Question:
Show that there do not exist real, distinct $a,b,c,d$ such that $a^3+b^3=c^3+d^3$ and $a+b=c+d$.
My attempt:
$$a^3+b^3=c^3+d^3\implies(a+b)(a^2+b^2-ab)=(c+d)(c^2+d^2-cd)$$ Since $a+b=c+d$: $$\implies a^2+b^2-ab=c^2+d^2-cd$$ Substituting $b=c+d-a$ from second equation: $$\implies a^2+(c+d-a)^2=c^2+d^2-cd$$ $$\implies a^2+a^2+c^2+d^2+2cd-2ac-2ad=c^2+d^2-cd$$ $$\implies 2a^2+3cd-2ac-2ad=0$$
I am stuck here, and need some hints to proceed.
On
$$x^3+y^3=(x+y)^3-3xy(x+y)$$
Set $x=a,y=b; x=c,y=d$ to find $ab=cd$
So if $a,b$ are the roots of $$t^2+pt+q=0$$
so will be $c,d$
On
Assuming $(a+b)\ne 0$, observe that,\begin{align}a^3+b^3=c^3+d^3&\implies(a+b)((a+b)^2-3ab))=(c+d)((c+d)^2-3cd))\\&\implies (a+b)((a+b)^2-3ab))=(a+b)((a+b)^2-3cd))\\&\implies ab=cd\\&\implies \dfrac{a}{c}=\dfrac{b}{d}=k\qquad(a,d,c,d\ \text{are}\ \color{crimson}{\text{distinct}})\end{align}Then $a=ck$ and $b=dk$. Now, $$a+b=c+d\implies k(c+d)=(c+d)\implies k=1$$
It's true if $(a+b)(c+d)\neq 0$ (if not, then $(a,b,c,d)=(a,-a,c,-c)$ is a counterexample for any $a,c\in\Bbb R_{\neq 0}$), so I assume it.

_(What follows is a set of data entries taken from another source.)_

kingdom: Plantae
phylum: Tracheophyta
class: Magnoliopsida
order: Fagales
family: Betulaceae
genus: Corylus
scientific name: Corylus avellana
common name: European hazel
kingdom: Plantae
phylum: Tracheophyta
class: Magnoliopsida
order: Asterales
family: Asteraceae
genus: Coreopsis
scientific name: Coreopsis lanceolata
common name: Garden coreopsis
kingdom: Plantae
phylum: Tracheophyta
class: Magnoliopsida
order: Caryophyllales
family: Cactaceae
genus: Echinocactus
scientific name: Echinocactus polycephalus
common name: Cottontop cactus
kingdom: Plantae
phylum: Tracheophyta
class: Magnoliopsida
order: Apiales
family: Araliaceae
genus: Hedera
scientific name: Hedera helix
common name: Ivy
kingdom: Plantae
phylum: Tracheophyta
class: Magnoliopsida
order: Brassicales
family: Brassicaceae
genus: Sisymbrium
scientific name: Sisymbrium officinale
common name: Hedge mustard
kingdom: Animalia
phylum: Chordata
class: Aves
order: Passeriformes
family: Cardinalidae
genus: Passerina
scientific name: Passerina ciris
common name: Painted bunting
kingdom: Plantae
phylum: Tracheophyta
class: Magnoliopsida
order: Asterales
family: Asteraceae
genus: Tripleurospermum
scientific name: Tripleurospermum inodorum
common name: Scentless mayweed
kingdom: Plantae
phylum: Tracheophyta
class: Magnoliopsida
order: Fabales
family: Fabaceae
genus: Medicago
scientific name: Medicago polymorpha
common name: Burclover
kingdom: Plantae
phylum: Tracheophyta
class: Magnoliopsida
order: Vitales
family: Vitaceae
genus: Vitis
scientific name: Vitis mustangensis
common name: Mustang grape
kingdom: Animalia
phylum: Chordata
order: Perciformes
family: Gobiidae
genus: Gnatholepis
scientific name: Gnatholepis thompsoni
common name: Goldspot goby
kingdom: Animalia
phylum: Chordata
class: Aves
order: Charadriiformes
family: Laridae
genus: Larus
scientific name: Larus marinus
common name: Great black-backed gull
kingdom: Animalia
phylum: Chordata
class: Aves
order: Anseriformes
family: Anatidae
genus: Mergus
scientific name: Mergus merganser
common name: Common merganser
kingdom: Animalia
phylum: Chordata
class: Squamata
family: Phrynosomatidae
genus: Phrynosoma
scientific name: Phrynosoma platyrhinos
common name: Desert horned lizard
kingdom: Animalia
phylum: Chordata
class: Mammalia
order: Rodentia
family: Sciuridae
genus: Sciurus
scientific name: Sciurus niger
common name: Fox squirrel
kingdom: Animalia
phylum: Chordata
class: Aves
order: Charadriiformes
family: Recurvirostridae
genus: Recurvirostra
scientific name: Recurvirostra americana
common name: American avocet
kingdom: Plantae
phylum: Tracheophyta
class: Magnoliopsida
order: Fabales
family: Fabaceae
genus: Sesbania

$a^3+b^3=c^3+d^3\iff (a+b)\left(a^2-ab+b^2\right)=(c+d)\left(c^2-cd+d^2\right)$. Since $(a+b)(c+d)\neq 0$, this is equivalent to
$$a^2-ab+b^2=c^2-cd+d^2\ \ \ (1)\ \ \iff (a+b)^2-3ab=(c+d)^2-3cd$$
But $a+b=c+d$, so $-3ab=-3cd\iff ab=cd$. Then $(1)$ implies $a^2+b^2=c^2+d^2$, so $a^2-c^2=d^2-b^2$, so $(a+c)(a-c)=(d+b)(d-b)$. But $a-c=d-b\neq 0$ (because $a+b=c+d$ and $a,b,c,d$ are distinct), so $a+c=d+b$. Adding this with $a+b=c+d$ gives $a=d$, contradiction.